Psychopharmacological treatment SSRIs Serotonin was one of the first neurotransmitters to be associated with reduced amygdala output and hence SSRIs have become the main psychopharmacological choice of treatment for PTSD. Sertraline and paroxetine, in particular, have been effective in treating PTSD and are the only SSRIs to be approved by the Food and Drug Administration specifically for PTSD treatment (Antai-Otong, 2007; Dowben, Grant, & Keltner, 2007; Roman, 2010; Sullivan & Neria, 2009). One of the premier and largest studies concerning sertraline and PTSD was performed by Londborg et al. (2001), who conducted a 24-week double-blind placebocontrolled study on subjects who had been treated with sertraline for a 12-week open-label period. It was found that 92% of all subjects who responded positively during the first testing period continued to do so the next 12 weeks. Additionally, 42% of subjects who had not converted during the initial 12-week testing period had positive outcomes during the second half of the testing. Most SSRIs trials, such as in the Davis, Frazier, Williford, and Newell (2006) study, showed that those who responded in the initial 12 weeks, or in short-term treatment, and continued on the SSRI, maintained a positive response. A third of the subjects who did not respond during the short-term treatment phase converted on long-term SSRI management. Further research by Antai-Otong (2007), Corchs et al. (2009), Davis et al. (2006), and Marmar (2009) has shown that SSRIs treat comorbid depression, and their broad spectrum targets PTSD’s three cluster symptoms: re-experiencing, avoidance, and hyperarousal. SSRIs also have high tolerability and relatively low side effects. Yet, while SSRIs offer a foundation upon which to build fur-

ther psychopharmacological treatments, Berger et al.’s (2009) findings indicate that SSRIs’ efficacy rates “rarely exceed 60% and less than 20–30% of the patients achieve full remission” (p. 170).

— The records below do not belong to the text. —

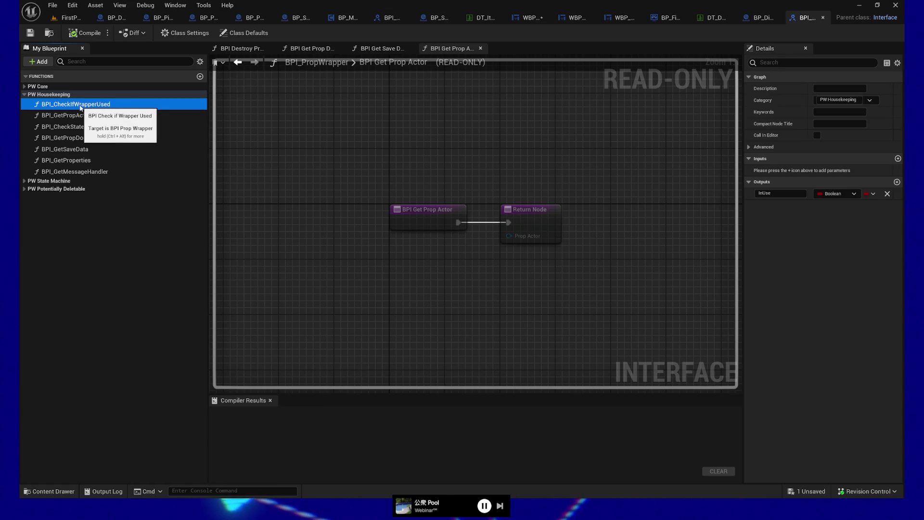
double_click(80, 106)
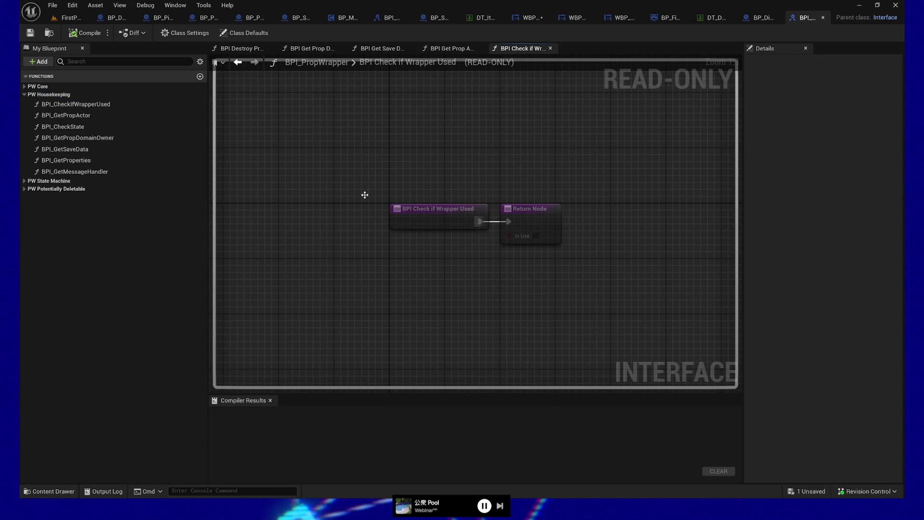
Inspect BPI_GetPropActor and BPI_GetProperties, then bring up WBP_Terminal's Disc Attach State Change graph
double_click(86, 115)
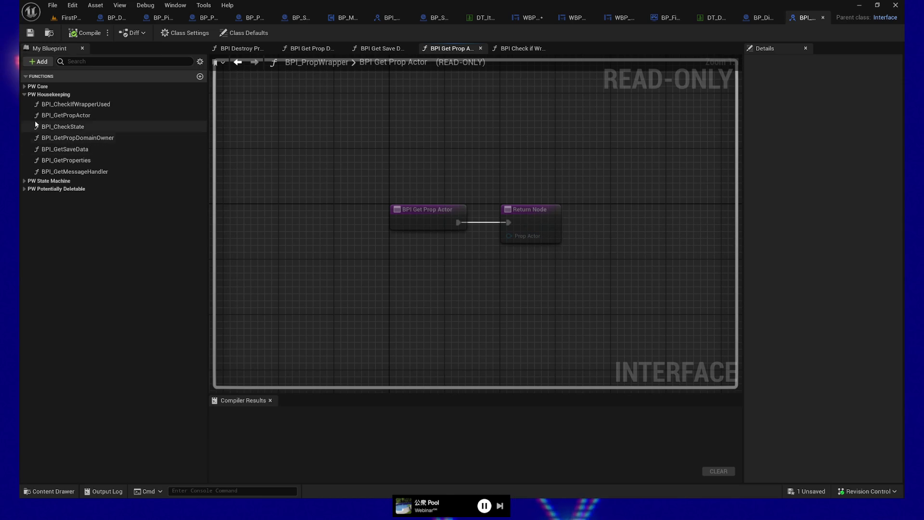
double_click(76, 160)
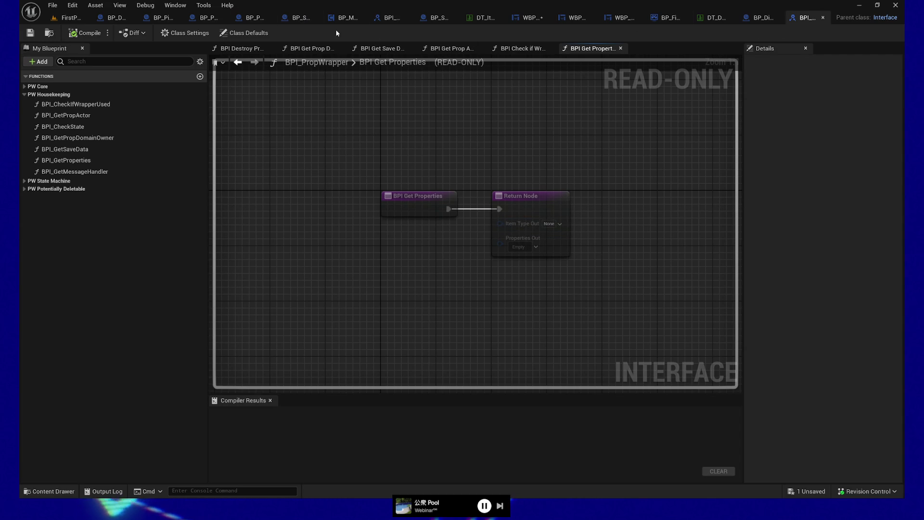
left_click(530, 17)
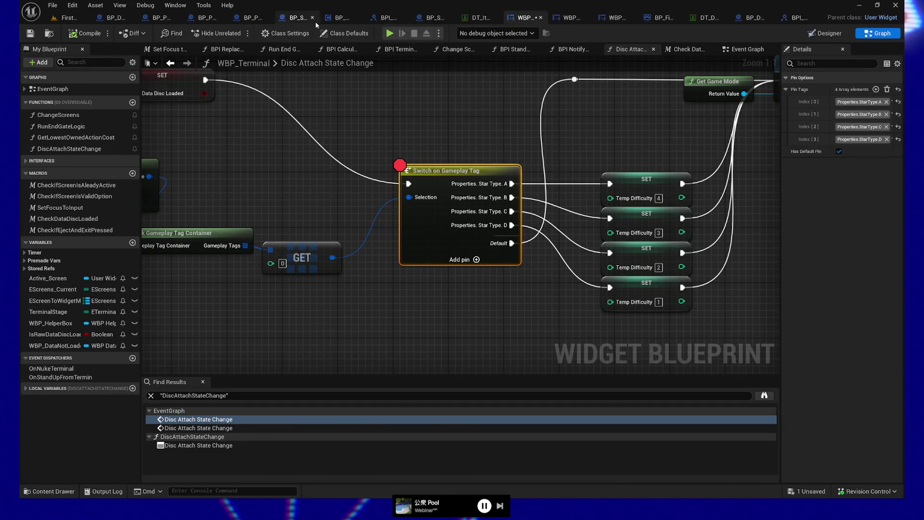
In BP_DiscloManager, add a BPI Check if Wrapper Used node whose In Use output drives a Branch
left_click(760, 17)
mouse_move(506, 282)
left_mouse_down()
mouse_move(432, 326)
mouse_move(380, 320)
mouse_move(616, 289)
left_mouse_up()
left_click_drag(351, 226, 433, 304)
type("check if wrapp")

Propranolol The minimally effective results of SSRIs have urged researchers to examine the neurotransmission pathways associated with memory formation and consolidation. There is evidence that the primary transmission of stress hormones to the BLA for event encoding occurs via the β-adrenergic neurotransmission route (Mirkes, 2010; Pitman & Delahanty, 2005). This makes propranolol, a β-adrenergic inhibitor, a prime candidate for blocking or severely diminishing transmission of stress hormones to the amygdala, limiting traumatic memory. Chamberlain et al. (2006), as well as Pitman et al. (2002), along with other researchers have recognized that what separates propranolol from other beta blockers, such as nadolol, is its high lipophilic nature that allows propranolol to cross the blood–brain barrier. In multiple studies, propranolol has been shown to offer “secondary prevention” through inhibition of the overconsolidation of fear-based memories in the direct wake of a traumatic event (Bell, 2008). Vaiva et al. (2003) explained that “traumatic events are hypothesized to be followed by a critical period of increased brain plasticity, during which long lasting neuronal changes may occur in those who develop traumatic stress disorders” (p. 949). Pitman et al. (2002) and Vaiva et al. (2003) performed studies producing evidence supporting the hypothesis that the administration of propranolol soon after a traumatic event would block the flooding of the β-adrenergic receptors and prevent formation of PTSD symptoms and further mitigate emotional trauma.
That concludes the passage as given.